Beer Prices Might Double Thanks to Climate Change

Drink Features climate change and beer
Beer Prices Might Double Thanks to Climate Change

The price you pay for beer could significantly rise in the future because of climate change. If you weren’t already worried about our climate, now’s the time to sound the alarm.

A new study published in the journal Nature Plants suggests that the price of beer will double, in major part due to the rising cost of barley, one of beer’s main ingredients, NPR reports.

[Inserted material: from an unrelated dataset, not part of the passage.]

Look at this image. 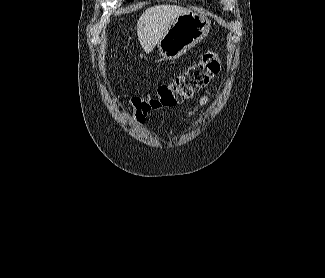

After looking at heat and drought trends over the coming decades, researchers have determined that barley production could be dramatically impacted by the changing climate. If there’s less barley, or that barley is more expensive to grow, then it will be more expensive for breweries to get. The decreases in supply could lead to higher demand and higher prices.

And the U.S. will get things easy with just a double in cost. In Ireland, where beer is consumed heavily, the price could triple, simply because the country will need all of the barley grown in-country in order to make beer there, and will likely need to import barley from elsewhere in order to keep up with the demand.

Other countries likely to get hit hard: Canada, Poland, Italy, Belgium, and the U.K.

All that said, the study was meant to more reflect what could happen, not predict what will happen. We could all get things together over the next few decades and stop destroying the environment, which could slow things down. So there’s still hope, and The Brewers Association is counting on that hope.

It responded to the study by calling it “largely an academic exercise and not one that brewers or beer lovers should lose any sleep over.”